Experience and Object
by Dennis J. Darland
July 29, 2008
Last revised 16.12.2008 08.26 time
Copyright © 2008 Dennis J. Darland
Some contentions:
  1. We ordinarily conflate our experience of an object with the object itself.
  2. Most of our sensory experiences are caused by objects external to us.
  3. This is useful - it is usually the object that we need to respond to - we respond to the object via the experience.
  4. Our nervous systems and brains are highly developed organs to produce the experiences we have of objects.
  5. Most of our words are more useful when taken to be about the objects - not the experiences.
  6. However, we apply the words indirectly - based on our experiences.
  7. Consider - if we put our right hand in a container of very warm water and our left hand in a container of very cool water. Then we put both hands in a container of lukewarm water. The right hand feels the water is cold while the left hand feels the water is warm.

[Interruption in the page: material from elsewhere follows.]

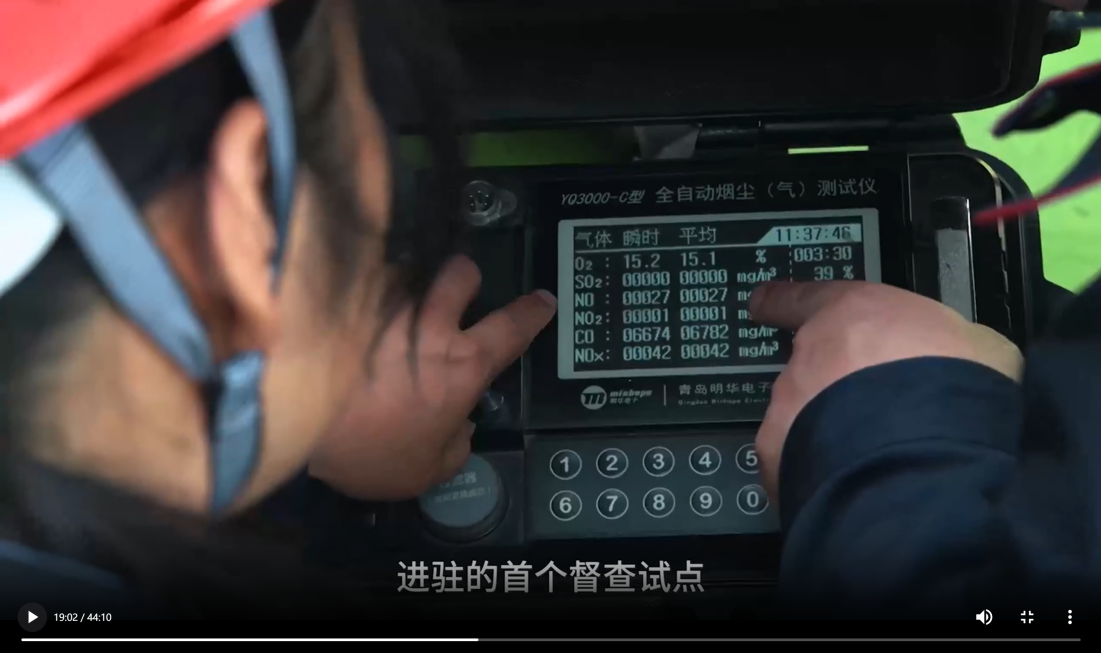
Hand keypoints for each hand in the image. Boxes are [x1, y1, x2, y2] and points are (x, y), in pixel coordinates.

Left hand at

  8. Our experiences are subjective and relative - but they are still of an underlying reality.
  9. The three containers all have temperatures measurable in physics.
  10. Similarly our value judgments are subjective and relative - but this does not prove there are not underlying objective values.
  11. Our words and actions more often apply to the objects rather than the experiences because we need to respond to the objects with our bodies - not merely contemplate the experience.